Corridoni che è arrestato e condannato più volte, e che quindi entra ed esce dal carcere, è costretto nel 1908 a riparare all’estero. Prima a Nizza e qualche mese più tardi a Zurigo. In esilio ha la possibilità di conoscere la triste condizione dei lavoratori italiani all’estero e di sperimentarne le dure condizioni di lavoro.
La svolta interventista
Tornato in Italia prende di nuovo la testa dei suoi sindacalisti rivoluzionari, con i quali partecipa in prima fila alle grandi battaglie sindacali degli ultimi quattro anni che precedono il Primo conflitto mondiale. Il 7 giugno 1914, poco prima che la tempesta interventista cominci a spazzare l’Italia, Corridoni parla insieme con Mussolini in un comizio di protesta all’Arena di Milano.
La polizia interviene picchiando e disperdendo i manifestanti: Corridoni è per la tredicesima volta in carcere mentre Mussolini accentua la sua posizione «atipica» tra i socialisti, con la campagna interventista e la partecipazione alla guerra. Nel 1919 ci sarà il distacco definitivo dal Partito Socialista e la fondazione dei primi «Fasci di Combattimento».
Morte sul Carso
Il 25 luglio Corridoni partì per il fronte insieme ad un gruppo di altri volontari milanesi. Guardato sulle prime con diffidenza dagli altri soldati che lo vedono come uno di coloro che «avevano voluto la guerra», il sindacalista rivoluzionario conquistò presto il cuore dei commilitoni, con la sua generosità e la sua audacia.

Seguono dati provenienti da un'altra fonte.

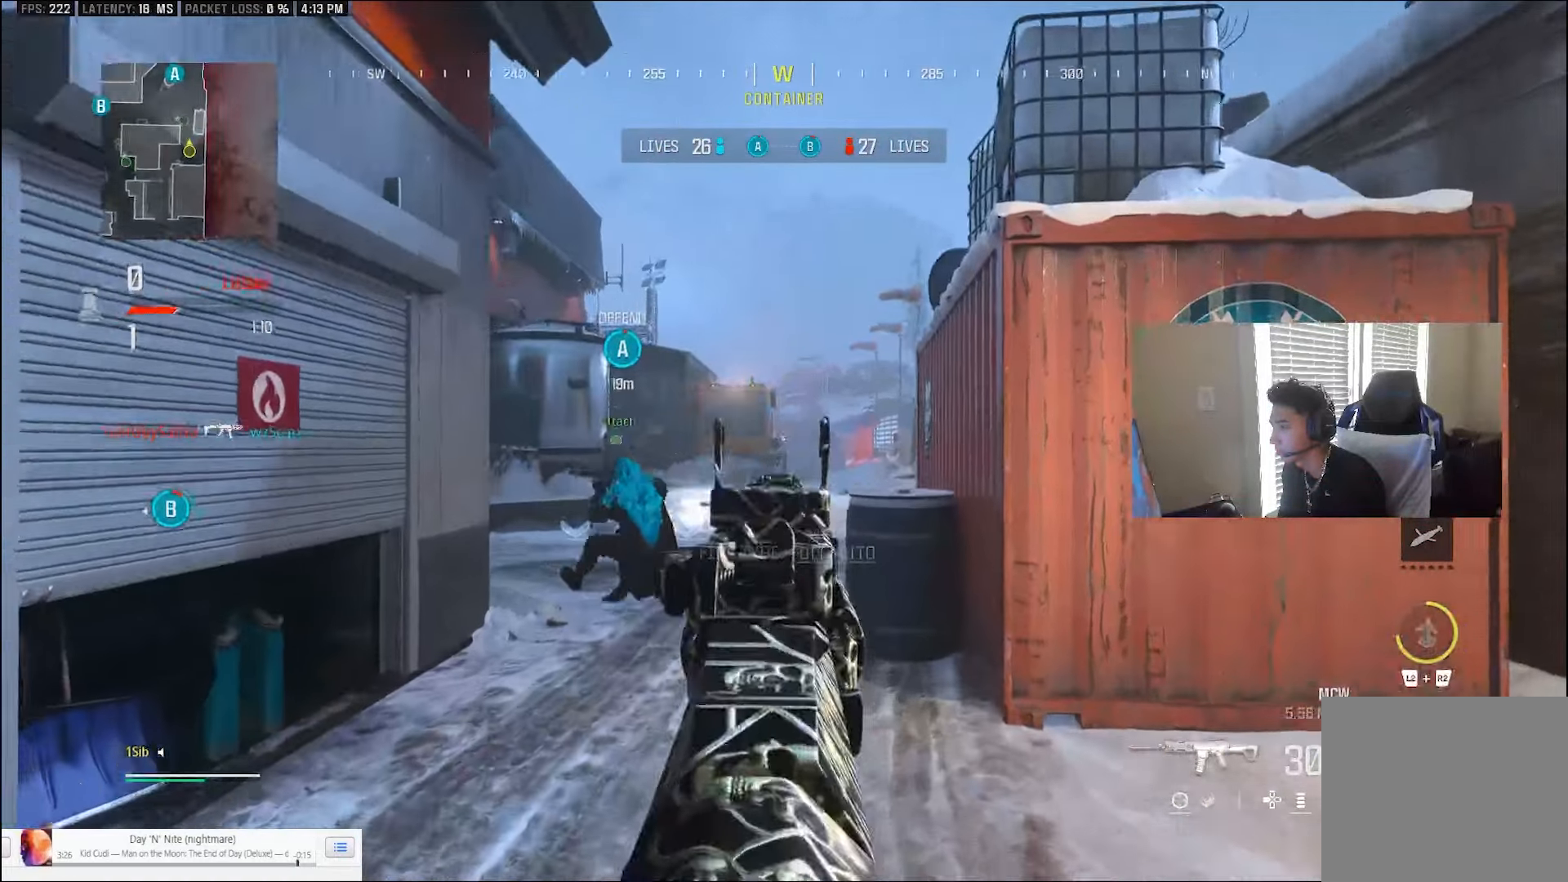
{"dt_ms": 500, "buttons": [], "left_stick": "up", "right_stick": "left", "events": [[100, "left_stick", "up"], [133, "L1", "up"], [133, "TRIANGLE", "down"], [167, "TRIANGLE", "up"], [267, "L3", "down"], [367, "TRIANGLE", "down"], [367, "right_stick", "up-left"], [400, "L3", "up"], [400, "TRIANGLE", "up"], [467, "right_stick", "left"]]}
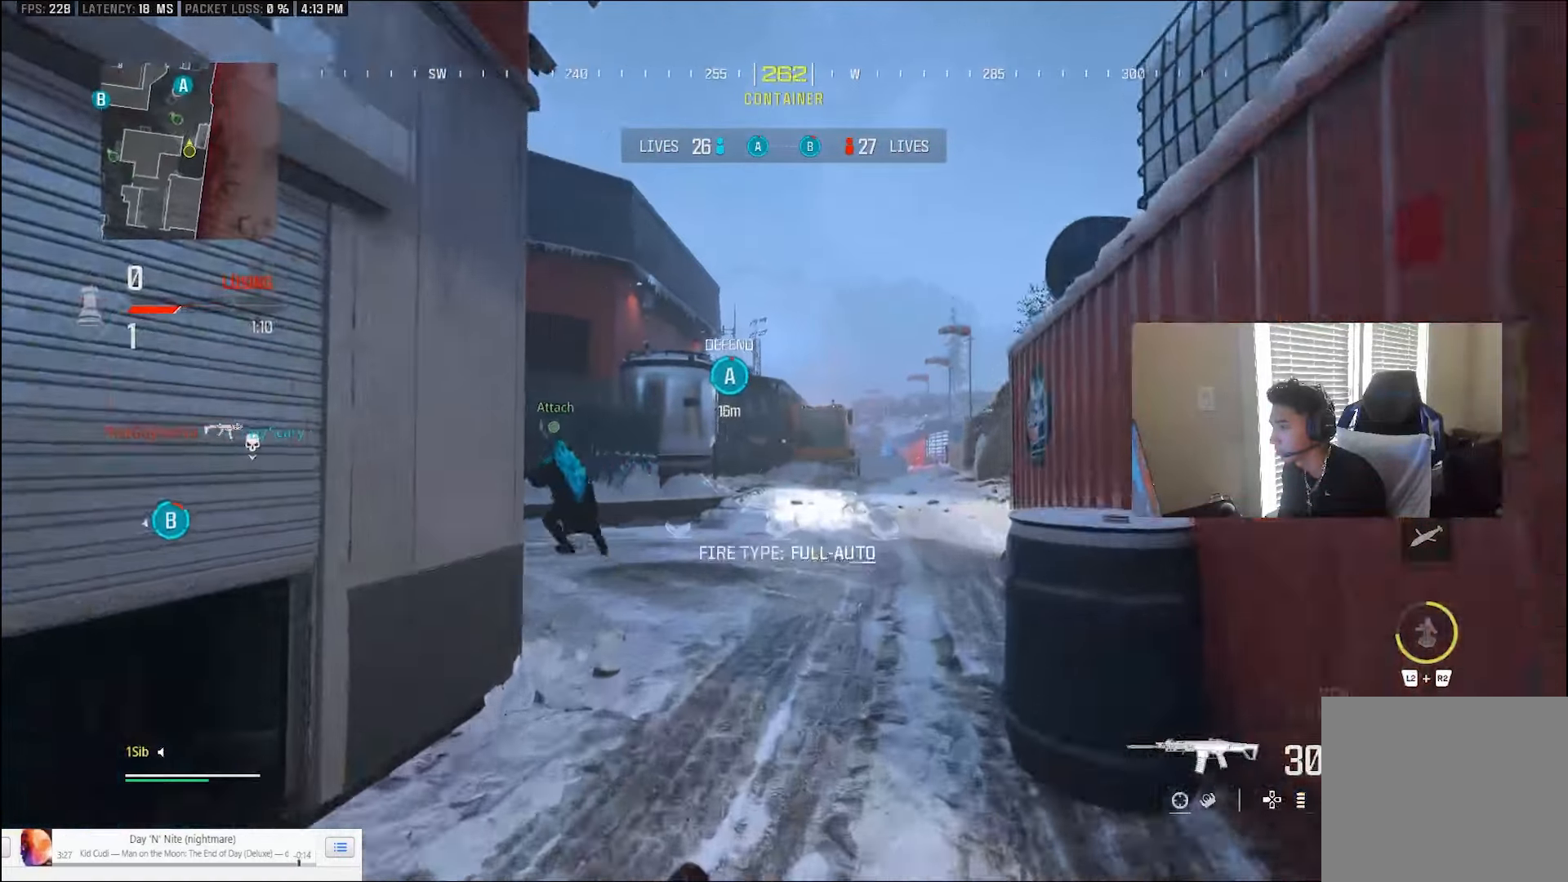
{"dt_ms": 500, "buttons": ["L3"], "left_stick": "up", "right_stick": "down-left"}
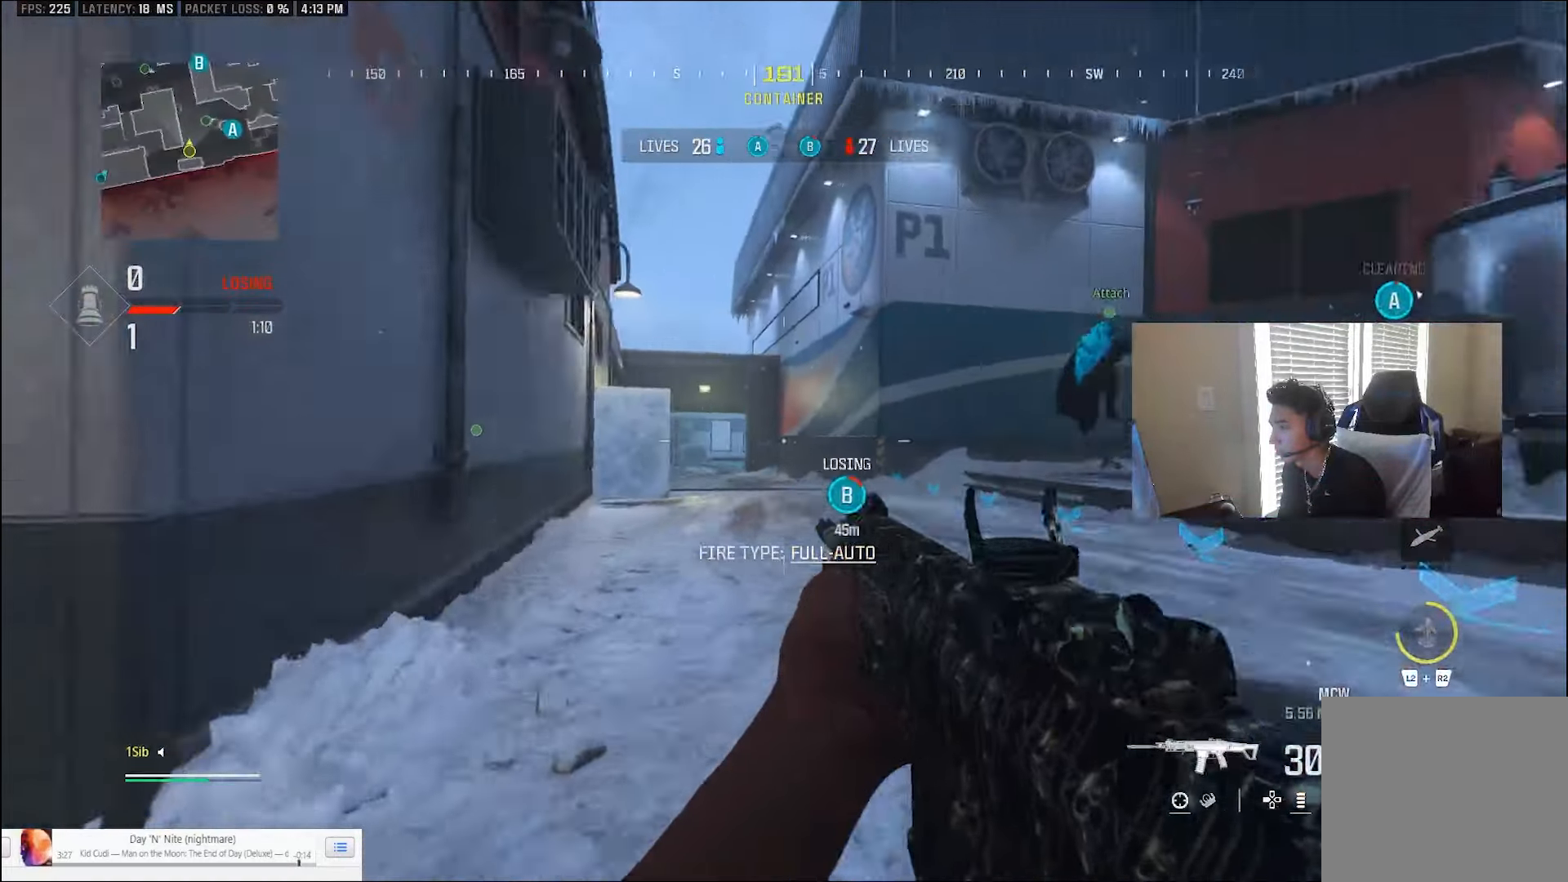
{"dt_ms": 500, "buttons": ["CROSS"], "left_stick": "up", "right_stick": "right", "events": [[33, "L1", "down"], [33, "L3", "up"], [33, "left_stick", "center"], [100, "L1", "up"], [100, "right_stick", "center"], [133, "left_stick", "up"], [200, "L3", "down"], [333, "right_stick", "right"], [500, "CROSS", "down"], [500, "L3", "up"]]}
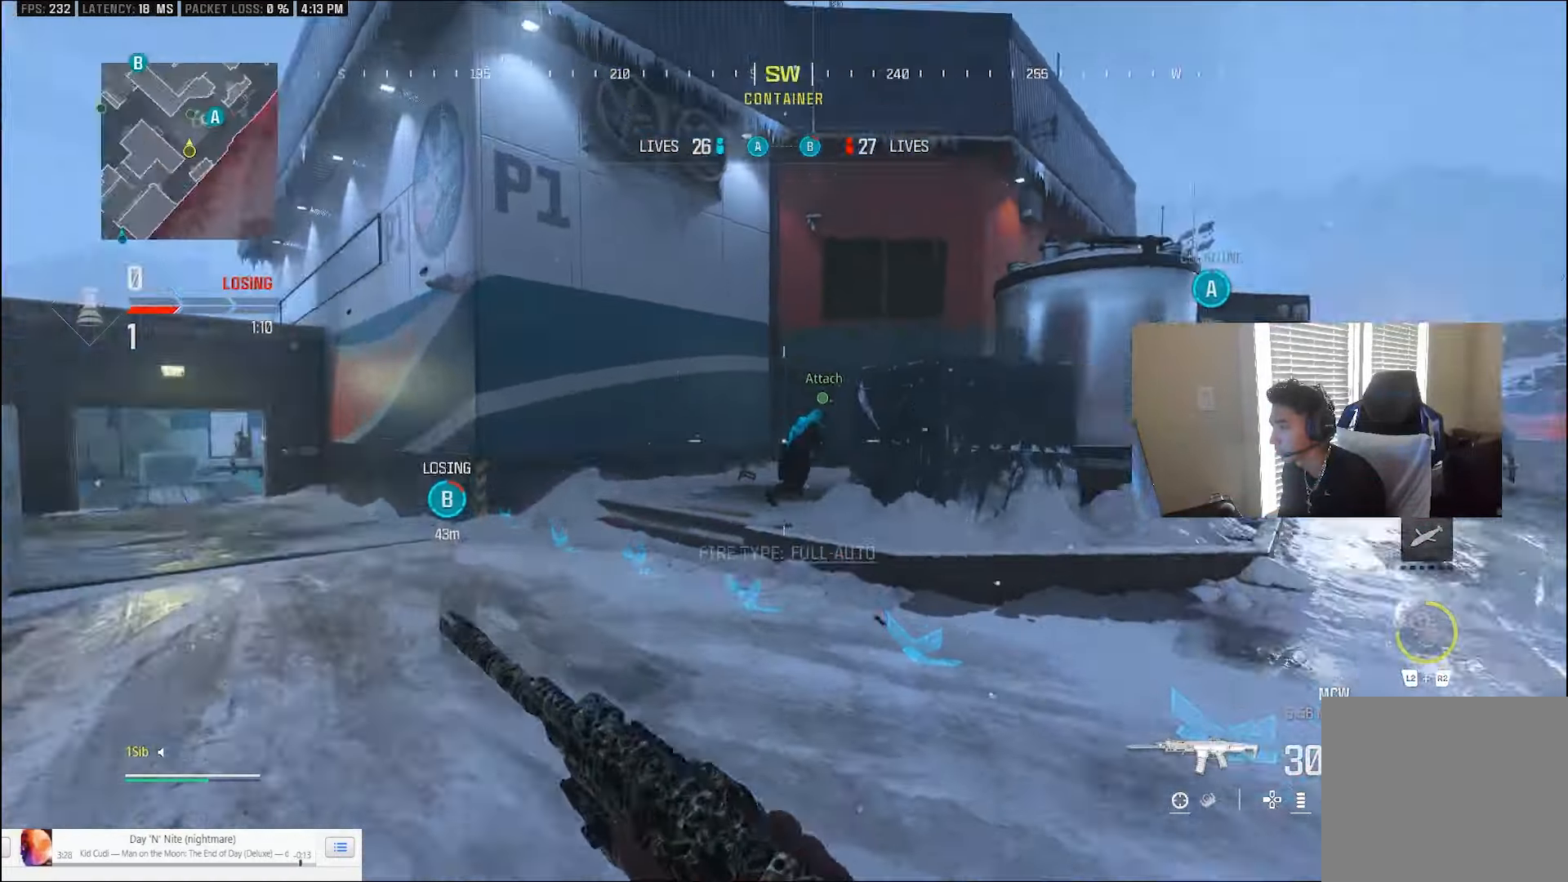
{"dt_ms": 500, "buttons": [], "left_stick": "down-left", "right_stick": "center", "events": [[33, "L1", "down"], [100, "CROSS", "up"], [100, "left_stick", "down-left"], [133, "L1", "up"], [200, "right_stick", "center"], [233, "L1", "down"], [300, "L1", "up"], [367, "right_stick", "down"], [433, "right_stick", "center"]]}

Consapevole dei rischi ai quali andava incontro, prima di partire aveva giurato a se stesso: «Morirò in una buca, contro una roccia, o nella corsa di un assalto: ma se potrò cadrò con la fronte verso il nemico come per andare più avanti ancora…». Per la sua morte Mussolini scrisse sul suo giornale: «Filippo Corridoni appartiene alla schiera esigua ed elettissima degli uomini che, morendo, ricominciano a vivere».